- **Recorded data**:
## start

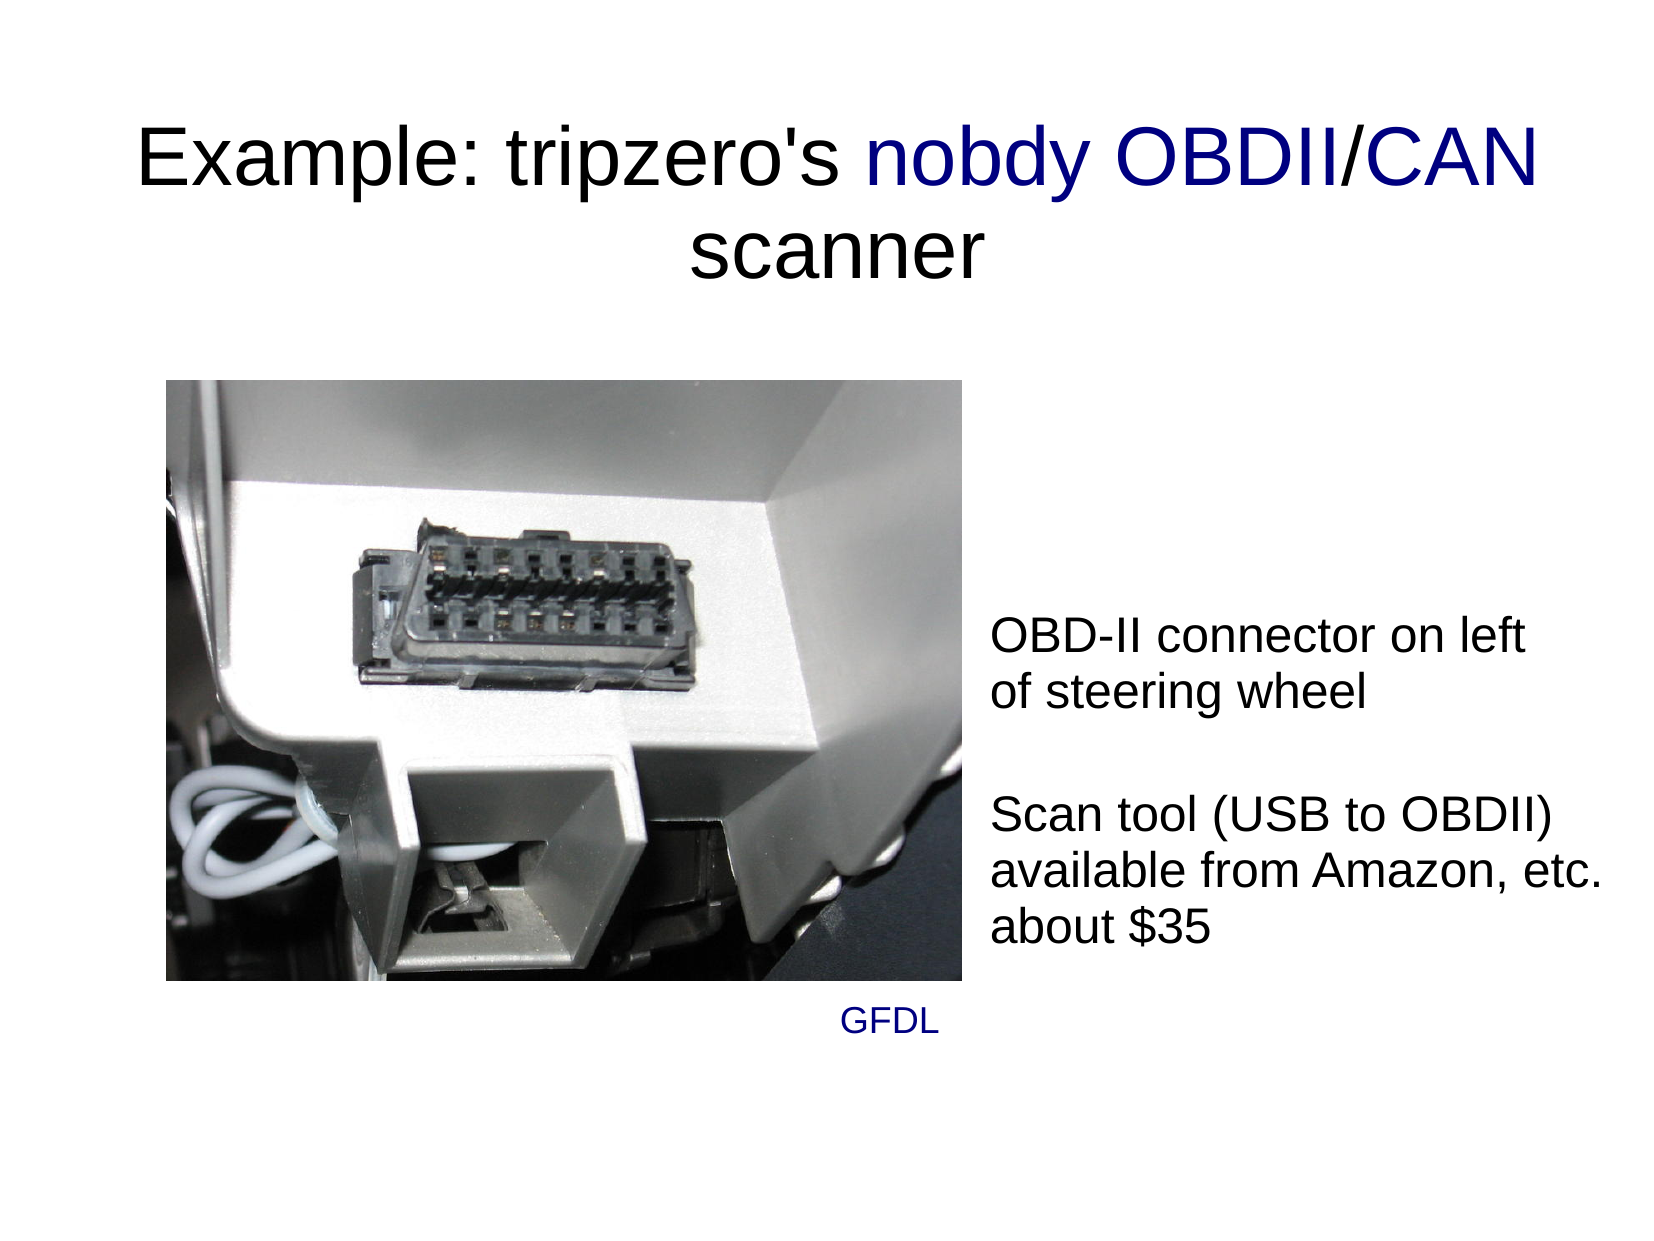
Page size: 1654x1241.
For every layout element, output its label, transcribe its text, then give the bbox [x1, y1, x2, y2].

picture [166, 380, 962, 981]
text_box GFDL [825, 991, 956, 1062]
text_box OBD-II connector on left of steering wheel [975, 600, 1542, 727]
title Example: tripzero's nobdy OBDII/CAN scanner [93, 99, 1583, 307]
text_box Scan tool (USB to OBDII) available from Amazon, etc. about $35 [975, 779, 1622, 962]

## end

- **Goal of the exercise**:
Give back, line for line, the stretch from the start of the records through the line containing "title Example: tripzero's", including both ends. Leave the pictures out of your answer.

- **Solution to this exercise**:
Page size: 1654x1241.
For every layout element, output its label, transcribe its text, then give the bbox [x1, y1, x2, y2].

picture [166, 380, 962, 981]
text_box GFDL [825, 991, 956, 1062]
text_box OBD-II connector on left of steering wheel [975, 600, 1542, 727]
title Example: tripzero's nobdy OBDII/CAN scanner [93, 99, 1583, 307]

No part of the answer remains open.